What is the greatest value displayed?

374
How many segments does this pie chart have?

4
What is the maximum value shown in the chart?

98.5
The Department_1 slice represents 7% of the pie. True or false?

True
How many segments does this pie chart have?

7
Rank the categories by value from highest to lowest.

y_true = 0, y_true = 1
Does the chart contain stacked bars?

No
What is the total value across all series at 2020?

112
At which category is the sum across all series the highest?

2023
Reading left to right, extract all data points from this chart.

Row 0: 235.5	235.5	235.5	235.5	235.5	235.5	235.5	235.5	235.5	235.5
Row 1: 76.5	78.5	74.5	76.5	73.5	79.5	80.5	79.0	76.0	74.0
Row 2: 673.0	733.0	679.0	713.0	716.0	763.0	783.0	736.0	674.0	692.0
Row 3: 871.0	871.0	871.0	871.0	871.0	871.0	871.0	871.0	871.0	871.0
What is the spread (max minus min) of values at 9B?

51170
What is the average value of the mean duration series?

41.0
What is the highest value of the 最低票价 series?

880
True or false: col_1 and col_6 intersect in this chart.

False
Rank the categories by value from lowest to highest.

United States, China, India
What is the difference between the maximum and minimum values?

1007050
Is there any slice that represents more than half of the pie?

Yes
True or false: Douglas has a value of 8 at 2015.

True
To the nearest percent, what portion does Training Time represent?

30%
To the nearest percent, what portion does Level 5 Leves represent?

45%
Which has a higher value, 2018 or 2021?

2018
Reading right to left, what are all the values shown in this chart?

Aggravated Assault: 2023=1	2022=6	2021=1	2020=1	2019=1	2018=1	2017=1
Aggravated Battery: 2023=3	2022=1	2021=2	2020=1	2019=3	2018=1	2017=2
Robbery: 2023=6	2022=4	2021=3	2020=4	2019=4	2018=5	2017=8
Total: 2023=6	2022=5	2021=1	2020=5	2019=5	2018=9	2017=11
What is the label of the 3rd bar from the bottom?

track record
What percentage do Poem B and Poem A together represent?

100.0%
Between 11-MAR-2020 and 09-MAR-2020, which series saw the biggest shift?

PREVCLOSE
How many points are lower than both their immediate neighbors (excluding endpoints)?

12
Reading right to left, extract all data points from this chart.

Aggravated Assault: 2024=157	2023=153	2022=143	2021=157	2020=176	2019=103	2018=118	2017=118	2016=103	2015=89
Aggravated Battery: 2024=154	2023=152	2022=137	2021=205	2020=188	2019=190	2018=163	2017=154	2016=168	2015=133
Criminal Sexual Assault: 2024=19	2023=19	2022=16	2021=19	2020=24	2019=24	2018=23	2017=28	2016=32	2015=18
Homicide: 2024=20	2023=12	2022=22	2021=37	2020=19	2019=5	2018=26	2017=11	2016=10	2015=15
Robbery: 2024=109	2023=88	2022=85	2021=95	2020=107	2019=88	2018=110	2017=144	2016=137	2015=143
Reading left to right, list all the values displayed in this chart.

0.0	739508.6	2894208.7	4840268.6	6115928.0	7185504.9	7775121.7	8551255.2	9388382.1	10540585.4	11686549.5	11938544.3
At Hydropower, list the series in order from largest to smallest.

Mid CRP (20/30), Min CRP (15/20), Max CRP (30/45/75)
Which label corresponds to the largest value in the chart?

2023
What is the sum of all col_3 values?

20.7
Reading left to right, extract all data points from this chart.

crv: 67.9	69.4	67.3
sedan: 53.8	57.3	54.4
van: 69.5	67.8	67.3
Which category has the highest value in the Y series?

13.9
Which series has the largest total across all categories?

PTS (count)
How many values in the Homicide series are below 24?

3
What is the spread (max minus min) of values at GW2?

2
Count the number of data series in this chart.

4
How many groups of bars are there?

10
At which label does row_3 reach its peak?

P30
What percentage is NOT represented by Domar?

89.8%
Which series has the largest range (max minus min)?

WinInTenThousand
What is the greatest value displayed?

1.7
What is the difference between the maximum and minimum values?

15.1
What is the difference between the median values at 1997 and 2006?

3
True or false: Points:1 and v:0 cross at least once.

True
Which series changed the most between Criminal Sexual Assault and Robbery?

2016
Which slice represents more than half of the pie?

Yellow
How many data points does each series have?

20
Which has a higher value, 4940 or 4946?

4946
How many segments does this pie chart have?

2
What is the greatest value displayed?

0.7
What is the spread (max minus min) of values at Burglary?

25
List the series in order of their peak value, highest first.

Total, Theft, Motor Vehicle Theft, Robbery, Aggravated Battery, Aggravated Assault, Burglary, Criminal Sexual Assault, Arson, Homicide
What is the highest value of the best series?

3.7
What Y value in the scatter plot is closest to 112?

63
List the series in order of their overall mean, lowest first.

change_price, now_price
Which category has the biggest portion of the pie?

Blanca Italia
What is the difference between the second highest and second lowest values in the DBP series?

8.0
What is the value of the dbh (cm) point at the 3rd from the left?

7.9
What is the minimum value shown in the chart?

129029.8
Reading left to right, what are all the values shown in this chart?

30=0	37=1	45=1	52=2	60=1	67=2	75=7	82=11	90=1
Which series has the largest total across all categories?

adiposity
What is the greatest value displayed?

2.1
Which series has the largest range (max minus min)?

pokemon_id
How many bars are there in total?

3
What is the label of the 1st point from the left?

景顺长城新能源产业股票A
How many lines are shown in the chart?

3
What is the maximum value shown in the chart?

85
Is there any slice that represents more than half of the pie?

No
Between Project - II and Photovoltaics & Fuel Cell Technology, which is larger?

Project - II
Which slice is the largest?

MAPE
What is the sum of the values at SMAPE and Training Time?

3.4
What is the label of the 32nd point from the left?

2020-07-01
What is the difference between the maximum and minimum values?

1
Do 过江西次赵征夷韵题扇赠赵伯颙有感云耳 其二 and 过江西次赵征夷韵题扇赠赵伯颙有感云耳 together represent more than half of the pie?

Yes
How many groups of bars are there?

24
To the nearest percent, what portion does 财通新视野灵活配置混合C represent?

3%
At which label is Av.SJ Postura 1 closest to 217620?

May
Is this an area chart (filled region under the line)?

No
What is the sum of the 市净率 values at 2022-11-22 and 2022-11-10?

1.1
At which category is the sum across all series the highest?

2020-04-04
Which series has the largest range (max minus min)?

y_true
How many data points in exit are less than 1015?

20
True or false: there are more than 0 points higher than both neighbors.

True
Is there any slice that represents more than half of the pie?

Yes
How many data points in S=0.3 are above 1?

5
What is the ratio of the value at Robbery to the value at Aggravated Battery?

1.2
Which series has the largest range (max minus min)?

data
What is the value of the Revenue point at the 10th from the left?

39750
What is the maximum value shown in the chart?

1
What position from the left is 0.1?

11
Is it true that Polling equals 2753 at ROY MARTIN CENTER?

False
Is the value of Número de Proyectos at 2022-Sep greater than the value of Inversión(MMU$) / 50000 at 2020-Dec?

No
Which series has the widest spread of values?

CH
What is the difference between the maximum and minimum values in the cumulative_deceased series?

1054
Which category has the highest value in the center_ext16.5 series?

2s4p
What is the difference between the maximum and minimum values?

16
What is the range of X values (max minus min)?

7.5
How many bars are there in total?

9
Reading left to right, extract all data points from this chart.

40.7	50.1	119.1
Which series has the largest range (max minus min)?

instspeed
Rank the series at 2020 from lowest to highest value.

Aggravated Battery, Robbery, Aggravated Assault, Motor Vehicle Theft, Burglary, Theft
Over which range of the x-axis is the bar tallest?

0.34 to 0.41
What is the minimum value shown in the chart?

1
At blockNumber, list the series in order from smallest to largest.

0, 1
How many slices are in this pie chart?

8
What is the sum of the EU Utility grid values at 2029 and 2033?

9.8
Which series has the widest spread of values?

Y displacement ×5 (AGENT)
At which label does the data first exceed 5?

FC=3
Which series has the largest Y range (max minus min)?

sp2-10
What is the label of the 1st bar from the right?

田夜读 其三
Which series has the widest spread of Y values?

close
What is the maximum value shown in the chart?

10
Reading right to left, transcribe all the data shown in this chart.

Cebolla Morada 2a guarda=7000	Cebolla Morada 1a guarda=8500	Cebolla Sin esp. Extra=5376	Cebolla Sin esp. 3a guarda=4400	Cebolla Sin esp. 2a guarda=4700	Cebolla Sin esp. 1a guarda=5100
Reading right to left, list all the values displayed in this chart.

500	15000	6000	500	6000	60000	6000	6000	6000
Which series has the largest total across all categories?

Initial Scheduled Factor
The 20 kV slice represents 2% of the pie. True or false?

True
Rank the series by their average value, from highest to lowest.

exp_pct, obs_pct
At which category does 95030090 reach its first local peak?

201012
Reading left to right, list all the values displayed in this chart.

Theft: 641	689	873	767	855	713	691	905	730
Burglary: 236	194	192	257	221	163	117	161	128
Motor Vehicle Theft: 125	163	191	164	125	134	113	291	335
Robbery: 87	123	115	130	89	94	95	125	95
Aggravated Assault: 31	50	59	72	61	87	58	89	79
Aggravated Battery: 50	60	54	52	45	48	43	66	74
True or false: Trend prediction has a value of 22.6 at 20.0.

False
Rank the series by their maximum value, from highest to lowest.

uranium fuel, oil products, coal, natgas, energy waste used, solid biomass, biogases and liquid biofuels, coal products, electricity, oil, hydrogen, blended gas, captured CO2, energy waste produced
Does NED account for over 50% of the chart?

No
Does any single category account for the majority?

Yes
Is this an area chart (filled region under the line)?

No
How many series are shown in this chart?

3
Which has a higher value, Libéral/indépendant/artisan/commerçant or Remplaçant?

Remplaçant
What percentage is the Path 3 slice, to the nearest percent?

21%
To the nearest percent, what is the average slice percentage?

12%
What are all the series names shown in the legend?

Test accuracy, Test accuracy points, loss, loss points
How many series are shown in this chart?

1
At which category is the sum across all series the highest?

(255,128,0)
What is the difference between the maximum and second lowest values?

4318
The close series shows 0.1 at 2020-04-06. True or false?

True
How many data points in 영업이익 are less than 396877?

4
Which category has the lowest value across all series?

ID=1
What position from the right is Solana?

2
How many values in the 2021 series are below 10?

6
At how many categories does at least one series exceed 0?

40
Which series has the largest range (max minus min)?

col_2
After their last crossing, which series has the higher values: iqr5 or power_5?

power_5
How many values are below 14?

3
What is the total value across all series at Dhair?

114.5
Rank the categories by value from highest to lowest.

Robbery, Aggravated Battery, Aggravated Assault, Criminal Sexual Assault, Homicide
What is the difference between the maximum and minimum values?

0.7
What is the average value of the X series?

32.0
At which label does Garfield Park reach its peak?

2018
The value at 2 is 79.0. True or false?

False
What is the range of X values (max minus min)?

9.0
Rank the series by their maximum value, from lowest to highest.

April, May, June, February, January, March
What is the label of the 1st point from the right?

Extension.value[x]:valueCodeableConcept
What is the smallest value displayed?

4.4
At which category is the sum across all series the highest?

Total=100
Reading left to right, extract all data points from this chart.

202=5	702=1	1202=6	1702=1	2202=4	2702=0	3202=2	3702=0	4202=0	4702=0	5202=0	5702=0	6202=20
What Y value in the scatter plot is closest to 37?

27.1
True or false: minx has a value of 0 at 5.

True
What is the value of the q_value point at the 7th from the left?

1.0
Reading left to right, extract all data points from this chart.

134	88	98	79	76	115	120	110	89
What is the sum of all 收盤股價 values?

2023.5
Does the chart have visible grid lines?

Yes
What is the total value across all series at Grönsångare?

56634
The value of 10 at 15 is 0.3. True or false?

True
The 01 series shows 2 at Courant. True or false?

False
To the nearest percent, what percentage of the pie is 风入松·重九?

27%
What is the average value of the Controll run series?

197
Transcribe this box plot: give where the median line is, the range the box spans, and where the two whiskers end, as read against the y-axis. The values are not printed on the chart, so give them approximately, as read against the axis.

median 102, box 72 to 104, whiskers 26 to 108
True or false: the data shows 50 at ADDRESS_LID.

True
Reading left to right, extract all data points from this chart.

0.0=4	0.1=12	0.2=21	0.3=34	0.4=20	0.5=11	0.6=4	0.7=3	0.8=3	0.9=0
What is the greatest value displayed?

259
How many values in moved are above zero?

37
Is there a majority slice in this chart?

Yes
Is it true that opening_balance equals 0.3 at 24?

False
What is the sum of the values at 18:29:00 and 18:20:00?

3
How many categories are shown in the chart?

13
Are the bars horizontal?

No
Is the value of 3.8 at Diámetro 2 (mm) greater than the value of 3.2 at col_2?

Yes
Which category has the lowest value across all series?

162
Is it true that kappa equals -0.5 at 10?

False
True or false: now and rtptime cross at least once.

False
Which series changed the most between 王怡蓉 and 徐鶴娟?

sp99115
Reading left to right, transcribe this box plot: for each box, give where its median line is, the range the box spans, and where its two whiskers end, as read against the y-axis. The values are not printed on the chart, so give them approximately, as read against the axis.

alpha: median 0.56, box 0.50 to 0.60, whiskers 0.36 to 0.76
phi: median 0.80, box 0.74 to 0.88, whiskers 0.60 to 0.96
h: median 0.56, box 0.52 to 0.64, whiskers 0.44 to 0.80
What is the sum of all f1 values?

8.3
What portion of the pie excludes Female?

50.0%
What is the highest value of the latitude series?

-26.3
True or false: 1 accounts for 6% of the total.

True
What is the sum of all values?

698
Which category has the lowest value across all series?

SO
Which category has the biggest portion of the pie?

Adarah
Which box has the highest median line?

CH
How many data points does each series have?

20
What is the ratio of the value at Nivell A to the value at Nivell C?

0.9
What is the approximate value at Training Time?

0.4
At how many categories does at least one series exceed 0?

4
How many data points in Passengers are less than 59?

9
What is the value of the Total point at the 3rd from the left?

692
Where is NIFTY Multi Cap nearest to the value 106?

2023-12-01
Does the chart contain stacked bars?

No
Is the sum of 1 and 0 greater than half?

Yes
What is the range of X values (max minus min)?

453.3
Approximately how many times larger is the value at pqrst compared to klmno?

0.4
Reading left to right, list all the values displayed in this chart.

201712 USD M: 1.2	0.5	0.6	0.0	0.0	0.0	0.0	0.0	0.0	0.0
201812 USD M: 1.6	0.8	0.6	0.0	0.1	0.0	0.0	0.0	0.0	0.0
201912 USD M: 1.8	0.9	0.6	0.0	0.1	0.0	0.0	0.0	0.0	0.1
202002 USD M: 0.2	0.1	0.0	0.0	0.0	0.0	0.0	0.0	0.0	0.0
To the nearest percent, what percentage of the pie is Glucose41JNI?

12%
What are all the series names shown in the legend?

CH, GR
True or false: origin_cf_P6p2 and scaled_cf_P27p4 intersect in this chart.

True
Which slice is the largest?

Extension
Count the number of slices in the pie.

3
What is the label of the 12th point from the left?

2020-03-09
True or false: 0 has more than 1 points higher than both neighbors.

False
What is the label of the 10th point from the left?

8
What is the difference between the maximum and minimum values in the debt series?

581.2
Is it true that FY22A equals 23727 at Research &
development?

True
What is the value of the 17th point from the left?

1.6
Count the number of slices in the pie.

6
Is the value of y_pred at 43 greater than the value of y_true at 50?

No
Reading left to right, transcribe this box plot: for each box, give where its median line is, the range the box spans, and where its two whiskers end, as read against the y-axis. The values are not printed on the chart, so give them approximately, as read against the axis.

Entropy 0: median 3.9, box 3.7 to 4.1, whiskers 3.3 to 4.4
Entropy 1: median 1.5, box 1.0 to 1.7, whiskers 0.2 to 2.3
::::
Rewrite everything from the line containing "(255,128,0)" down to the line containing "At which label does Garfield", swapping "series" for "dataset" and leaving all else as it is. Give only those lines.

** ANSWER SECTION **
(255,128,0)
What is the difference between the maximum and second lowest values?

4318
The close dataset shows 0.1 at 2020-04-06. True or false?

True
How many data points in 영업이익 are less than 396877?

4
Which category has the lowest value across all dataset?

ID=1
What position from the right is Solana?

2
How many values in the 2021 dataset are below 10?

6
At how many categories does at least one dataset exceed 0?

40
Which dataset has the largest range (max minus min)?

col_2
After their last crossing, which dataset has the higher values: iqr5 or power_5?

power_5
How many values are below 14?

3
What is the total value across all dataset at Dhair?

114.5
Rank the categories by value from highest to lowest.

Robbery, Aggravated Battery, Aggravated Assault, Criminal Sexual Assault, Homicide
What is the difference between the maximum and minimum values?

0.7
What is the average value of the X dataset?

32.0
At which label does Garfield Park reach its peak?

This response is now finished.